TRACK: Since Peralta has changed schools, she has noticed a difference between the resources at Zicklin and Weisman.

ACT: I feel like we have a very limited selection, although some of the classes are really fun and the teachers are really great we just don’t have the same catalog of things to choose from. If you go onto degree works it says that these are all the courses we have available usually almost always, everytime I go to register for the ones I want, the really really fun ones aren’t available.

TRACK: A solution Peralta suggests is an increase in staffing that would help expand the course options. Allowing liberal arts students, a similar variety afforded to their business counterparts. Nathan Fletcher, a professor at the department of fine and performing arts had a similar proposal. Fletcher is new to Baruch and on Tuesdays and Thursdays, he teaches a Harmony 1 class. Where each student has a desk with a keyboard.

ACT: In my classroom, as you can see we have probably close to 20 keyboards these are great to have especially for a music theory course so that the curriculum doesn’t have to be so abstract and theoretical. If a student wants to experience the music in a tactile way and also listen to it they can play the keyboard in front of them

TRACK: Often those passing by in the hallways can hear the class as Fletcher and his students play. Attracting a lot of attention.

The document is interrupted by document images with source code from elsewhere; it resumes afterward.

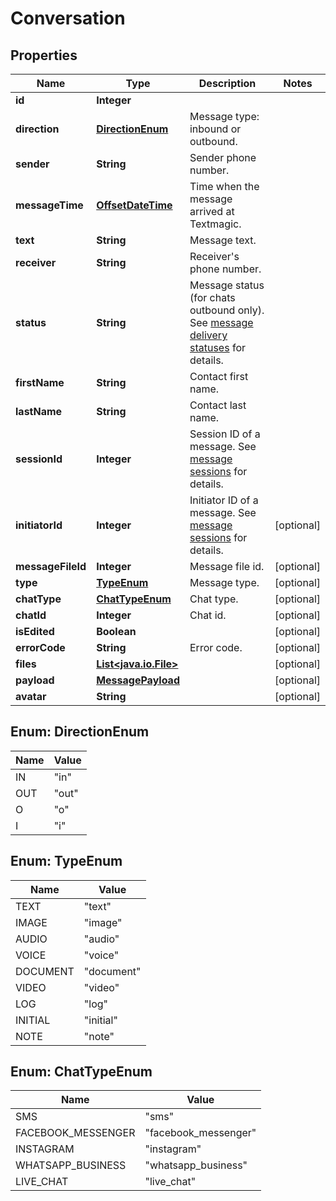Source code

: 
# Conversation

## Properties
Name | Type | Description | Notes
------------ | ------------- | ------------- | -------------
**id** | **Integer** |  | 
**direction** | [**DirectionEnum**](#DirectionEnum) | Message type: inbound or outbound.  | 
**sender** | **String** | Sender phone number. | 
**messageTime** | [**OffsetDateTime**](OffsetDateTime.md) | Time when  the message arrived at Textmagic. | 
**text** | **String** | Message text. | 
**receiver** | **String** | Receiver&#39;s phone number. | 
**status** | **String** | Message status (for chats outbound only). See [message delivery statuses](https://docs.textmagic.com/#section/Delivery-status-codes) for details. | 
**firstName** | **String** | Contact first name. | 
**lastName** | **String** | Contact last name. | 
**sessionId** | **Integer** | Session ID of a message. See [message sessions](https://docs.textmagic.com/#tag/Outbound-Message-Sessions) for details. | 
**initiatorId** | **Integer** | Initiator ID of a message. See [message sessions](https://docs.textmagic.com/#tag/Outbound-Message-Sessions) for details. |  [optional]
**messageFileId** | **Integer** | Message file id. |  [optional]
**type** | [**TypeEnum**](#TypeEnum) | Message type. |  [optional]
**chatType** | [**ChatTypeEnum**](#ChatTypeEnum) | Chat type. |  [optional]
**chatId** | **Integer** | Chat id. |  [optional]
**isEdited** | **Boolean** |  |  [optional]
**errorCode** | **String** | Error code. |  [optional]
**files** | [**List&lt;java.io.File&gt;**](java.io.File.md) |  |  [optional]
**payload** | [**MessagePayload**](MessagePayload.md) |  |  [optional]
**avatar** | **String** |  |  [optional]


<a name="DirectionEnum"></a>
## Enum: DirectionEnum
Name | Value
---- | -----
IN | &quot;in&quot;
OUT | &quot;out&quot;
O | &quot;o&quot;
I | &quot;i&quot;


<a name="TypeEnum"></a>
## Enum: TypeEnum
Name | Value
---- | -----
TEXT | &quot;text&quot;
IMAGE | &quot;image&quot;
AUDIO | &quot;audio&quot;
VOICE | &quot;voice&quot;
DOCUMENT | &quot;document&quot;
VIDEO | &quot;video&quot;
LOG | &quot;log&quot;
INITIAL | &quot;initial&quot;
NOTE | &quot;note&quot;


<a name="ChatTypeEnum"></a>
## Enum: ChatTypeEnum
Name | Value
---- | -----
SMS | &quot;sms&quot;
FACEBOOK_MESSENGER | &quot;facebook_messenger&quot;
INSTAGRAM | &quot;instagram&quot;
WHATSAPP_BUSINESS | &quot;whatsapp_business&quot;
LIVE_CHAT | &quot;live_chat&quot;



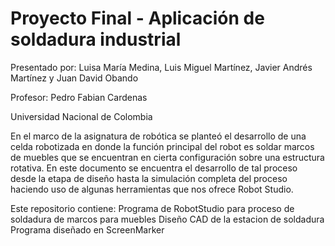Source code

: # Proyecto Final - Aplicación de soldadura industrial

Presentado por: Luisa María Medina, Luis Miguel Martínez, Javier Andrés Martínez y Juan David Obando

Profesor: Pedro Fabian Cardenas

Universidad Nacional de Colombia


En el marco de la asignatura de robótica se planteó el desarrollo de una celda robotizada en donde la función principal del robot es soldar marcos de muebles que se encuentran
en cierta configuración sobre una estructura rotativa. En este documento se encuentra el desarrollo de tal proceso desde la etapa de diseño hasta la simulación completa
del proceso haciendo uso de algunas herramientas que nos ofrece Robot Studio.

Este repositorio contiene:
Programa de RobotStudio para proceso de soldadura de marcos para muebles
Diseño CAD de la estacion de soldadura 
Programa diseñado en ScreenMarker
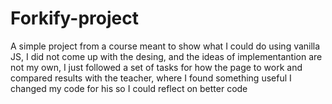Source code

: # Forkify-project
A simple project from a course meant to show what I could do using vanilla JS, I did not come up with the desing, and the ideas of implementantion are not my own, I just followed a set of tasks for how the page to work and compared results with the teacher, where I found something useful I changed my code for his so I could reflect on better code
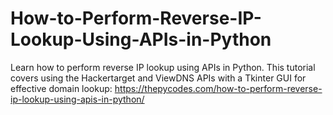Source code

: # How-to-Perform-Reverse-IP-Lookup-Using-APIs-in-Python
Learn how to perform reverse IP lookup using APIs in Python. This tutorial covers using the Hackertarget and ViewDNS APIs with a Tkinter GUI for effective domain lookup:
https://thepycodes.com/how-to-perform-reverse-ip-lookup-using-apis-in-python/
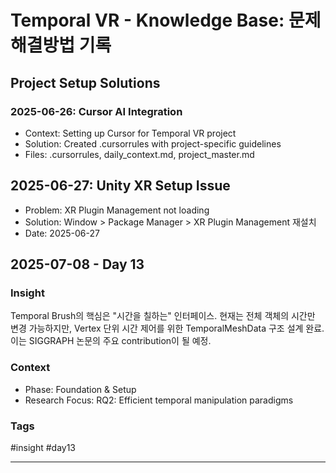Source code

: 
# Temporal VR - Knowledge Base: 문제해결방법 기록

## Project Setup Solutions

### 2025-06-26: Cursor AI Integration
- Context: Setting up Cursor for Temporal VR project
- Solution: Created .cursorrules with project-specific guidelines
- Files: .cursorrules, daily_context.md, project_master.md

## 2025-06-27: Unity XR Setup Issue
- Problem: XR Plugin Management not loading
- Solution: Window > Package Manager > XR Plugin Management 재설치
- Date: 2025-06-27
## 2025-07-08 - Day 13

### Insight
Temporal Brush의 핵심은 "시간을 칠하는" 인터페이스. 현재는 전체 객체의 시간만 변경 가능하지만, Vertex 단위 시간 제어를 위한 TemporalMeshData 구조 설계 완료. 이는 SIGGRAPH 논문의 주요 contribution이 될 예정.

### Context
- Phase: Foundation & Setup
- Research Focus: RQ2: Efficient temporal manipulation paradigms

### Tags
#insight #day13

---
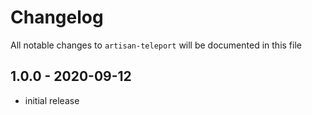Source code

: # Changelog

All notable changes to `artisan-teleport` will be documented in this file

## 1.0.0 - 2020-09-12

- initial release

ACT: Thus far in my time here is people walking by this room and peaking in and being like oh my god what is this what are these there are pianos here. People are very surprised. I wish there were a way and I’ve had conversations with students about this. I wish there was a way for more pianos to be more accessible to more students outside the context of what is required for class. I know that I have students and have met students who might not be in my class but are involved in music and they wanna have access to instruments.

TRACK: Fletcher believes this access will help students explore a side to them they may not even know they have. But he hopes this can also be achieved by other means like on-campus events that would encourage students to look into the music courses Baruch has to offer.

ACT: Today was great for that because we had a concert in the plaza. We had 11 acts all different musical styles were represented and it was great.

TRACK: It can be said that whether it’s staffing, course options, clubs or events there are ways that Baruch can further support their liberal arts programs and extracurriculars. Allowing for every student to nurture outside interests and further enrich their education, whether they attend Weissman, Marxe, or Zicklin.